Items from a data source
((

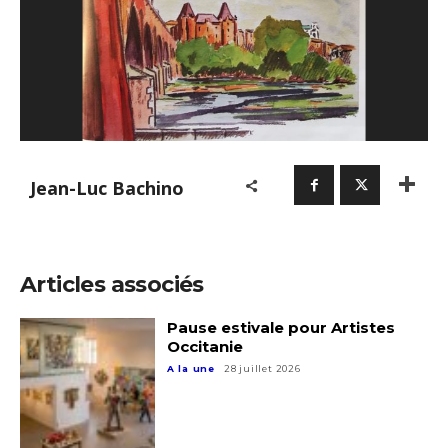
Jean-Luc Bachino
Articles associés
Pause estivale pour Artistes
Occitanie
A la une
28 juillet 2026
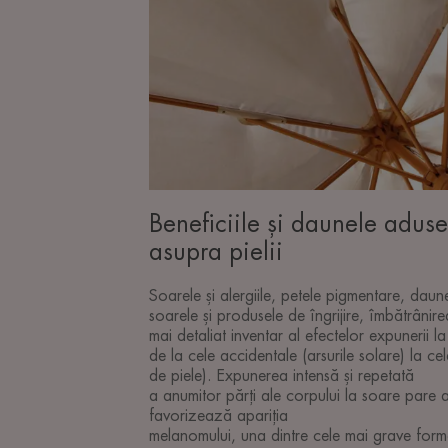
Beneficiile și daunele adus
asupra pielii
Soarele și alergiile, petele pigmentare, dau
soarele și produsele de îngrijire, îmbătrânirea
mai detaliat inventar al efectelor expunerii la
de la cele accidentale (arsurile solare) la c
de piele). Expunerea intensă și repetată
a anumitor părți ale corpului la soare pare a
favorizează apariția
melanomului, una dintre cele mai grave form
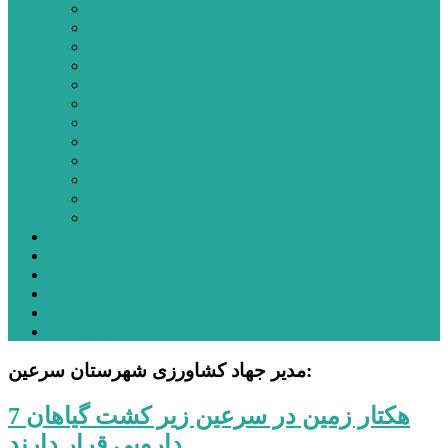
اردبیل
اصلاندوز
انگوت
بیله‌سوار
پارس‌آباد
خلخال
سرعین
کوثر
گرمی
مشکین‌شهر
نمین
نیر
عکس
فیلم
پیوندها
جستجوی پیشرفته
درباره ما
تماس با ما
مدیر جهاد کشاورزی شهرستان سرعین:
7 هکتار زمین در سرعین زیر کشت گیاهان
دارویی قرار دارند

))

# Exercise
Count lines, not occurrences. State how many lines of the entries contain the word "سرعین", and add nothing.

# Expected answer
3